There’s the briefest of silences while she processes this information. She doesn’t ask how I know. “What method did he use to commit the crime?”
“Handgun. Left on the scene. There were fingerprints, but they were never identified.”
“Because he wasn’t in the system—but he will be now,” she says.
This hadn’t even occurred to me, but of course I am not the only one who will make this connection if the connection exists. “I don’t know what to do,” I say. I can hear the hysteria rising in my voice. “It’s even worse than I thought.
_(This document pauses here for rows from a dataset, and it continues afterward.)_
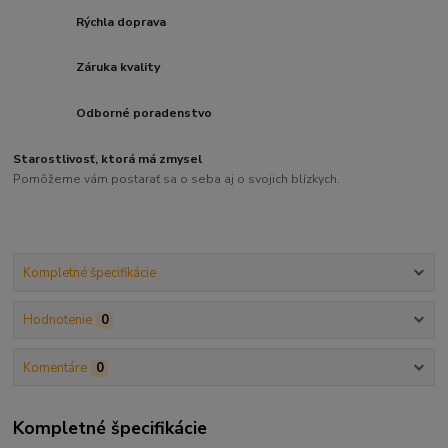
Rýchla doprava
Záruka kvality
Odborné poradenstvo
Starostlivosť, ktorá má zmysel
Pomôžeme vám postarať sa o seba aj o svojich blízkych.
Kompletné špecifikácie
Hodnotenie
0
Komentáre
0
Kompletné špecifikácie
I don’t want to help him—but if he changes while he’s in jail—Aurelia, what do we do?”
“We focus,” she says quietly. “We determine what course of action serves the most people.”
I press my fist to my forehead. “I think—I think more shape-shifters will come to more harm if Ryan is discovered. I think the greater evil is Ryan changing shap
es in a public place.”
“I think so, too,” she says. “So you mix the potions.”
“But if he goes free—and he does it again—”
“We will deal with that eventuality when it arises.”
“I haven’t told anybody else,” I say.
“Good. For now, keep it that way. Where are you?”
“At my place. Joe’s here.”
“Maybe you should stay there tonight. Come back in the morning with the serum. Alonzo already picked up the order from the pharmacy and it’s ready to be delivered.”
“I can’t think straight,” I say.
“No,” she says. “It’s been that kind of day.”
* * *
I emerge from the lab around seven, having spent the last hour finally carrying out my appointed task. I’ve mixed up three vials for Ryan, enough to get him through a couple of weeks, I think. Surely by that time he’ll have been relocated to the prison in Edwardsville. He’ll have found his chance and shed his human shape and slipped away.
Joe has made dinner, but before we sit down to eat, I take a few minutes to tour the animal cages, pausing longest at the enclosure holding the puppies. Even the smallest ones, the ones abandoned at my door one cold night, seem to be gaining weight and thriving. I have been so wrapped up in human affairs that I have had no energy to spare for these tiny creatures entrusted to my care. I scratch their heads and tug gently on their ears and promise I will be more attentive in the coming days. I only hope I can keep my promise.
Then I join the others inside the house. Joe has invited Helena and Juliet to eat with us, but the human contingent is matched by the canine one, since Scottie, Jinx, Jezebel, and Desdemona share the supper hour with us. As you’d expect, Desi is the most well-behaved of the lot, followed closely by Jezebel. The two of them don’t bother begging for food, but curl up on the floor nearest the people they love the most—Juliet and Joe, respectively—and are rewarded for their patience with some of the best scraps from the table. Jinx and Scottie both focus on me, since I’m clearly the easiest mark.